Sur ce site inscrit au patrimoine mondial de l’UNESCO, les montagnes sont composées de blocs intacts de roches avoisinantes de plusieurs mètres voire décimètres de diamètre, séparés les uns des autres par les failles. ’ Les blocs intacts de roches avoisinantes sont comparables à des briques Lego imbriquées sous l’effet de leur poids et des frottements, donnant ainsi au massif sa stabilité ’, précise Ferdinando Musso Piantelli. à l’aide de données statistiques, l’équipe de chercheuses et chercheurs peut montrer que la fréquence d’apparition des failles augmente, par exemple au niveau de la Konkordiaplatz mais aussi devant le Eggishorn; soit précisément à l’endroit où le glacier change de sens d’écoulement.

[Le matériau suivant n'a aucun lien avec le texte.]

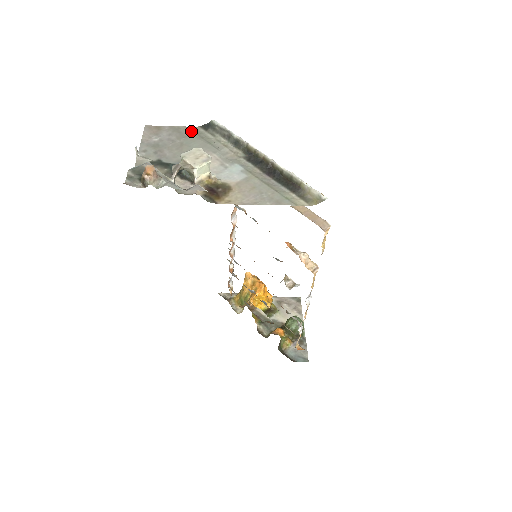
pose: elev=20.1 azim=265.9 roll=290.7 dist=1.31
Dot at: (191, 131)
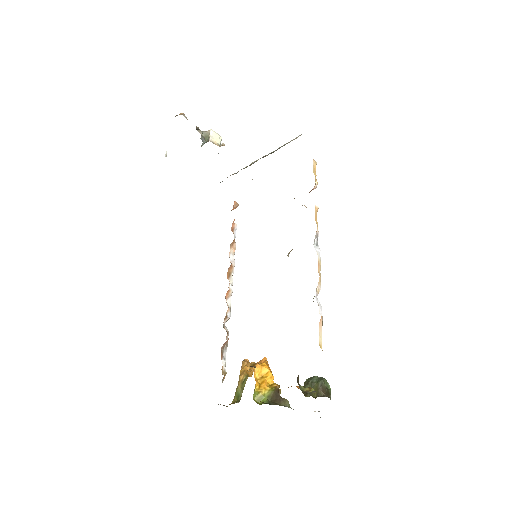
Dot at: occluded
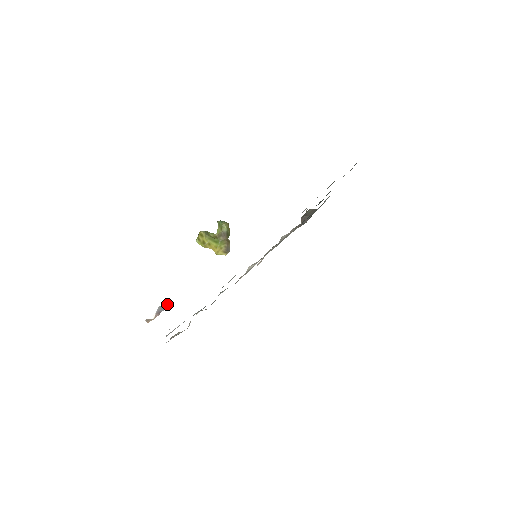
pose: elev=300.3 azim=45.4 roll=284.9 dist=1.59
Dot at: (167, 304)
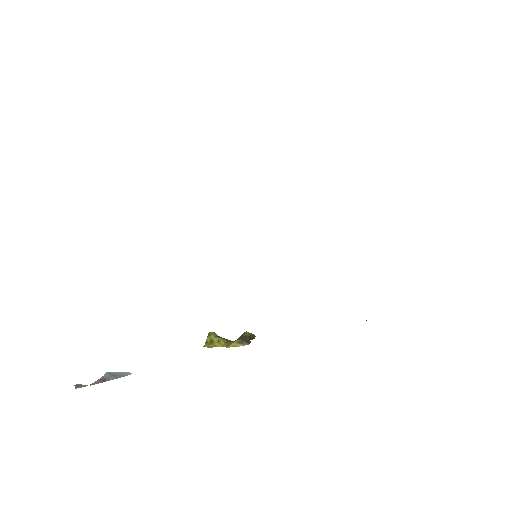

Le présent déterminé par le passé
Les blocs de roches avoisinantes présentant une solidité plus élevée, l’érosion en surface, c’est-à-dire l’entraînement de la roche par l’eau ou par le vent, domine le long des failles qui sont ’ plus molles ’. Plus les failles sont proches les unes des autres, plus la quantité de matière érodable est importante. ’ C’est ainsi qu’au fil des périodes géologiques apparaissent des systèmes de vallées déterminés par des failles, dont les ruisseaux et les rivières accentuent l’érosion ’, affirme Marco Herwegh, professeur de géologie structurale à l’Université de Berne. Au croisement de deux systèmes de failles différents, on peut observer un changement de direction dans l’axe de la vallée en fonction des zones affectées par l’érosion. ’ C’est exactement ces formes de vallées prédéfinies par des systèmes de failles qui ont servi de lit au glacier d’Aletsch durant la glaciation et qui ont continué d’être affectées par l’érosion glaciaire. Par conséquent, le sens d’écoulement du glacier d’Aletsch est aujourd’hui déterminé par les failles qui se trouvaient autrefois sous terre et leur fréquence d’apparition ’, conclut M. Herwegh.
Risques pour l’avenir
En raison du réchauffement climatique et de la fonte des glaces, les versants escarpés situés de part et d’autre du glacier d’Aletsch sont mis à découvert. Remplies d’eau faisant office de ’ colle ’ sous l’effet du dégel du permafrost dans les failles et de la diminution de la contre-pression causée par la fonte des glaces, les ’ briques Lego ’ intactes se mettent à bouger. En conséquence, on observe des chutes de pierres, des éboulements, voire dans le pire des cas, des déplacements de grandes masses, comme c’est le cas à la Moosfluh. ’ Dans ce contexte, le système de failles situé dans le sous-sol détermine l’emplacement et l’intensité des risques pour nos infrastructures liés à ce phénomène naturel dans les régions de haute montagne. Le soulèvement des Alpes et, par conséquent, l’activité le long des failles ayant toujours lieu aujourd’hui, nos Alpes seront elles aussi touchées par le couplage tectonique/érosion ’, déclare Marco Herwegh.